When my younger brother was in school in England in the 1960s he was taught to read using the ITA alphabet (see image). This alphabet was devised by Sir James Pitman, the grandson of Sir Isaac Pitman who invented Pitman's shorthand, as a way of teaching children to read more easily using phonics. After children had learned to read using the ITA (initial teaching alphabet), they would then move on to learn standard English spelling.
After the 1960s, the pendulum of educational learning theory swung away from teaching phonics, and ITA fell into decline. Another factor that caused this was that it was noticed that many children were not able to easily transfer their early ITA reading skills to standard English, and that they were confused at having to learn two alphabets. The ITA, for me, is a good example of an educational movement that was revolutionary, yet made no lasting transformation on learning.
Another example I can think of is middle schools. When I attended school in the UK in the 1960s and 1970s there was basically a two-tier education system: primary up to the age of 11, followed by secondary - the secondary school you went to was determined by your score on an exam that all children in the UK sat called the 11+. In the late 1960s views about this two-tier system changed, following the Plowden Report of 1967 which advocated a three-tier system of primary, middle and high schools. In the 1970s local educational authorities, in line with the new thinking, set about establishing middle schools. Interestingly there was no common agreement between local authorities about which age of children should be in a middle school - from one part of the country to another it varied so that some middle schools were for children aged 8 - 12, some were for children aged 9 - 13 and some for children aged 10 - 13. By 1980 thousands of middle schools existed across the UK. When I left school in the late 1970s I'd never even heard of middle schools, but by the time I became a teacher in the early 1980s middle schools were everywhere. As a secondary teacher we had our children for just 3 - 4 years until they left school at 16. By the late 1980s, however, when I left the UK to teach overseas, the pendulum was swinging again. A national curriculum was due to be brought in, and the number of middle schools declined. In the UK today there are less than 200 middle schools, and the ones that remain are designated as primary or secondary. Another huge revolution that failed to produce any lasting transformation.
So how about flipped learning? I was interested to see that Jonathan Bergmann and Aaron Sams tackle this question in their new Flipped Learning book. They write that the difference between revolutions and transformations are that revolutions happen from the outside in and from the top down - which certainly seems true when I consider the failure of ITA and middle schools in the UK. Transformational change, they write, is different in that it happens from the inside, and that it happens virally as ideas spread from one person to another, who share their learning and become change agents. In transformational change, change happens from the bottom up.

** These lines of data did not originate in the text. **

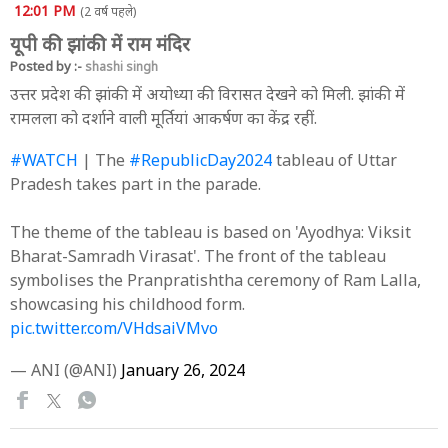
12:01 PM
(2 वर्ष पहले)
यूपी की झांकी में राम मंदिर
Posted by :-
shashi singh
उत्तर प्रदेश की झांकी में अयोध्या की विरासत देखने को मिली. झांकी में
रामलला को दर्शाने वाली मूर्तियां आकर्षण का केंद्र रहीं.
#WATCH
| The
#RepublicDay2024
tableau of Uttar
Pradesh takes part in the parade.
The theme of the tableau is based on 'Ayodhya: Viksit
Bharat-Samradh Virasat'. The front of the tableau
symbolises the Pranpratishtha ceremony of Ram Lalla,
showcasing his childhood form.
pic.twitter.com/VHdsaiVMvo
— ANI (@ANI)
January 26, 2024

Examples such as ITA and middle schools were definitely top-down revolutions and seem to have had very little input from teachers. Teachers often see these changes in the form of bandwagons that they are forced to jump onto for a short time and then find they have to jump off again. Is flipped learning different? It does seem that it has started with teachers and it has spread around the world as many different teachers adopt this model in order to "reclaim" the face to face time with their students in class, to focus on supporting students to learn, instead of simply using this time to teach. I suppose only time will tell, but for me it does seem that the classes where flipped learning is going on are certainly the ones that are making transformational change.